▸ WHAT YOU SHOULD DO:
Using the records below, filter out every line that lacks "lists" and copy the rest.

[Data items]
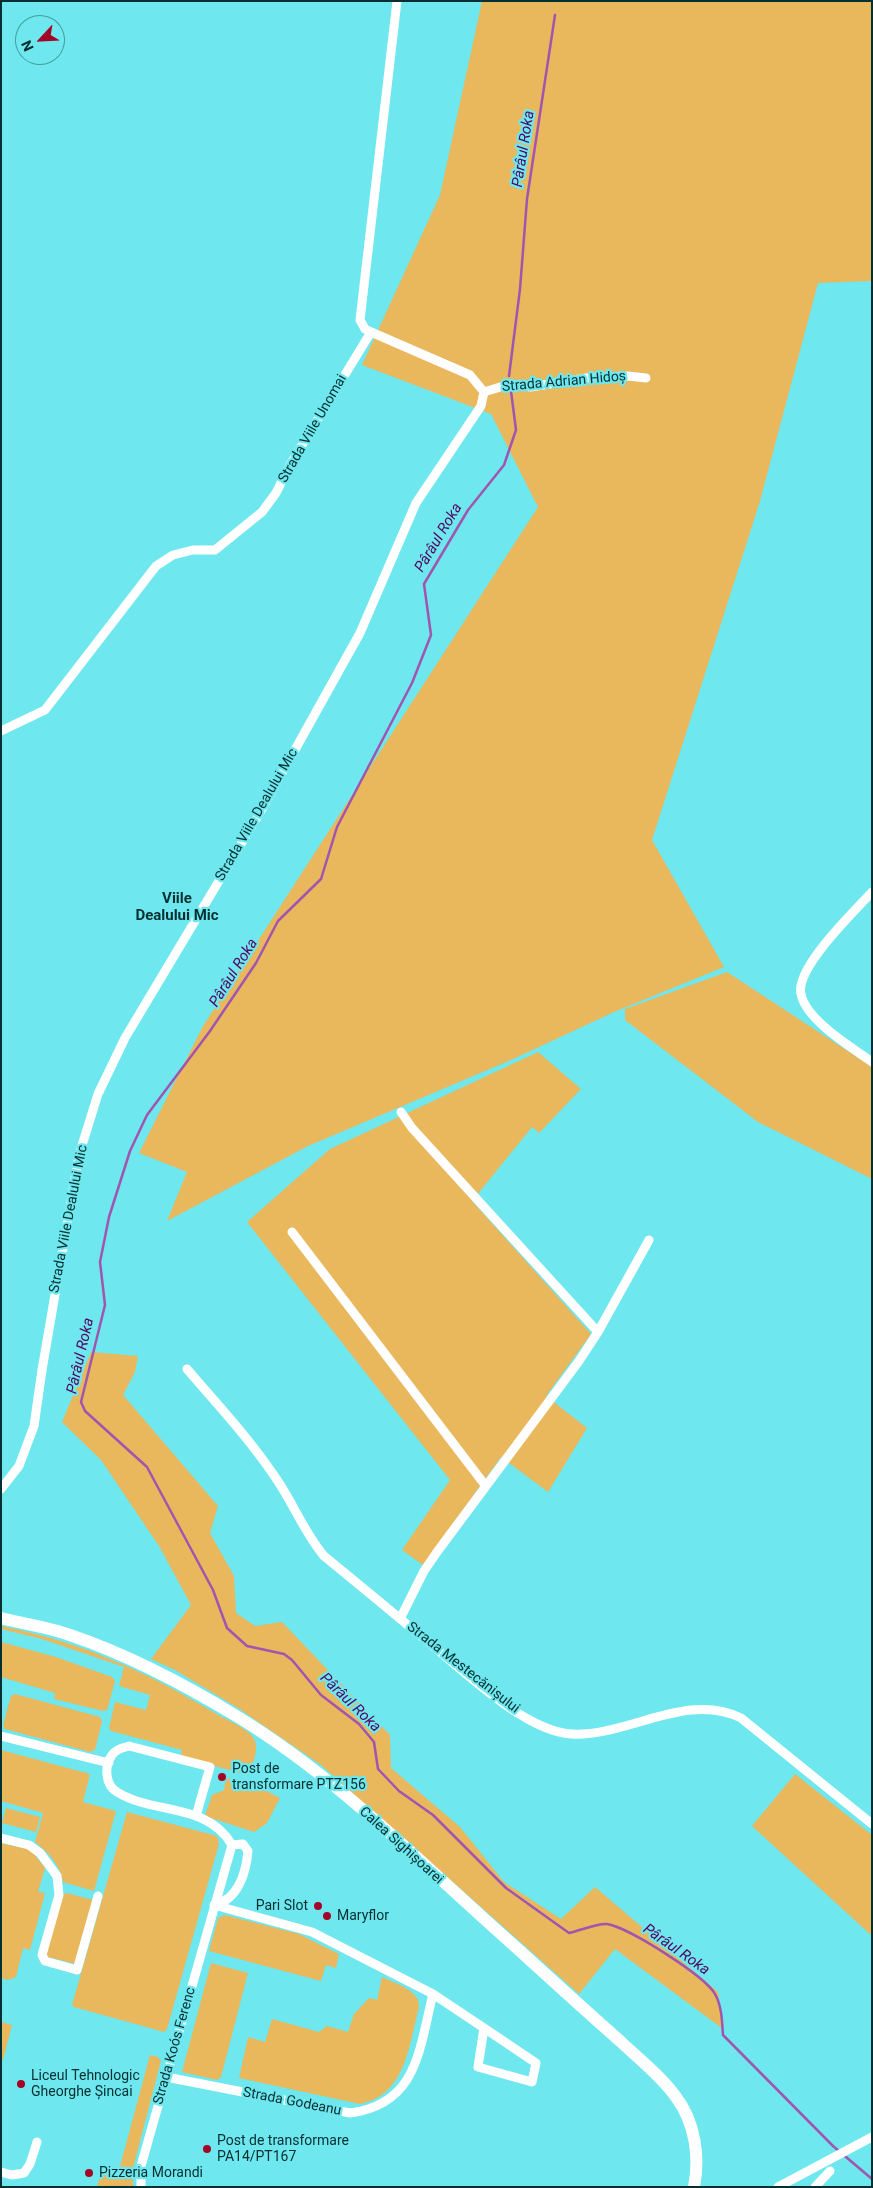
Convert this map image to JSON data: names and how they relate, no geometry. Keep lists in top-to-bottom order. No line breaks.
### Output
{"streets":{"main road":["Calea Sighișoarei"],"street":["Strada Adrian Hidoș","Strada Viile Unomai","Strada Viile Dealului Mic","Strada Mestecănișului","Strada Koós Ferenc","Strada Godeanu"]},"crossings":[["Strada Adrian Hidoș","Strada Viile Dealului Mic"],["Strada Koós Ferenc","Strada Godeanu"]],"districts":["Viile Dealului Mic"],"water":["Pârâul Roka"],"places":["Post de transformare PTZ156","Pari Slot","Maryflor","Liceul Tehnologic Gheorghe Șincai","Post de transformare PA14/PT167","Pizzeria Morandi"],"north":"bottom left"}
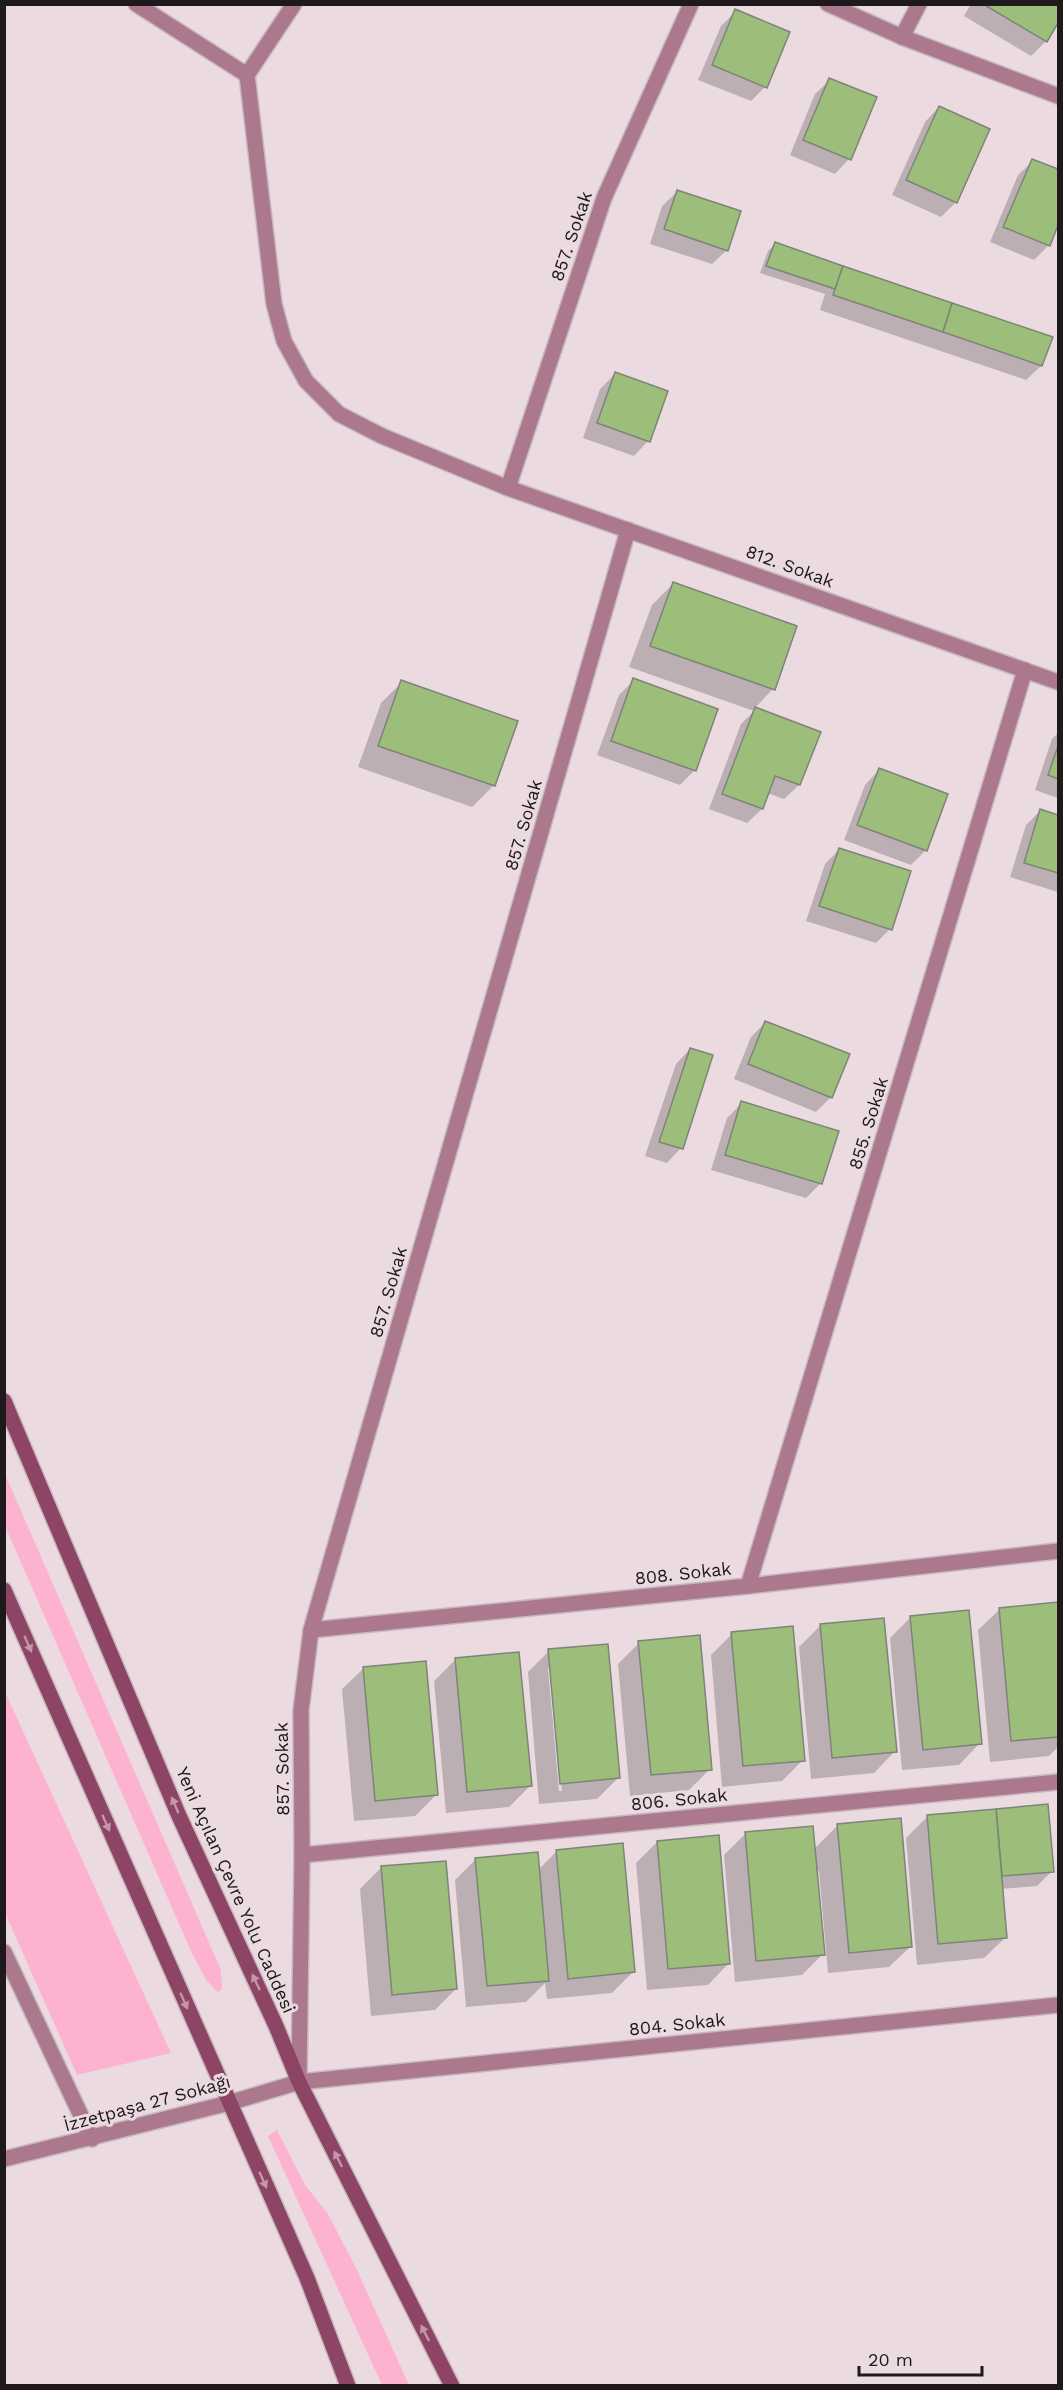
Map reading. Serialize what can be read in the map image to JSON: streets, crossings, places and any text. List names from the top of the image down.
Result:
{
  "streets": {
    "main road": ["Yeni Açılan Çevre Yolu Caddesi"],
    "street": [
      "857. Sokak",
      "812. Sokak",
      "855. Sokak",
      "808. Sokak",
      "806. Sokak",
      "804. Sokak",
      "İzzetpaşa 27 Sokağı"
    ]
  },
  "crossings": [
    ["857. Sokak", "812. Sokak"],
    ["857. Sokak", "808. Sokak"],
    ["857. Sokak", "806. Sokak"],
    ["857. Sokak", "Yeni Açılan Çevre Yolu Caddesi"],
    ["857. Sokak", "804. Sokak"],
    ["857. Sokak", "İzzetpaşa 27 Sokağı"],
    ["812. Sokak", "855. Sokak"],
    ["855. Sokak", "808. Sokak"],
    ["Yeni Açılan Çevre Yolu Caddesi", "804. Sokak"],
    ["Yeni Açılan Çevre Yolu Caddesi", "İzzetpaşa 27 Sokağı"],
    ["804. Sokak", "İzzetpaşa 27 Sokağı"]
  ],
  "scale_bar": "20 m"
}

==

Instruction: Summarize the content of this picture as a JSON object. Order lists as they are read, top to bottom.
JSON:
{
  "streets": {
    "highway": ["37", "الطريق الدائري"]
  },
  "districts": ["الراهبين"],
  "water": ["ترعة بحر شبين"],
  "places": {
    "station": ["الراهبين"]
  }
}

▸ TASK ANSWER:
Convert this map image to JSON data: names and how they relate, no geometry. Keep lists in top-to-bottom order. No line breaks.
Instruction: Summarize the content of this picture as a JSON object. Order lists as they are read, top to bottom.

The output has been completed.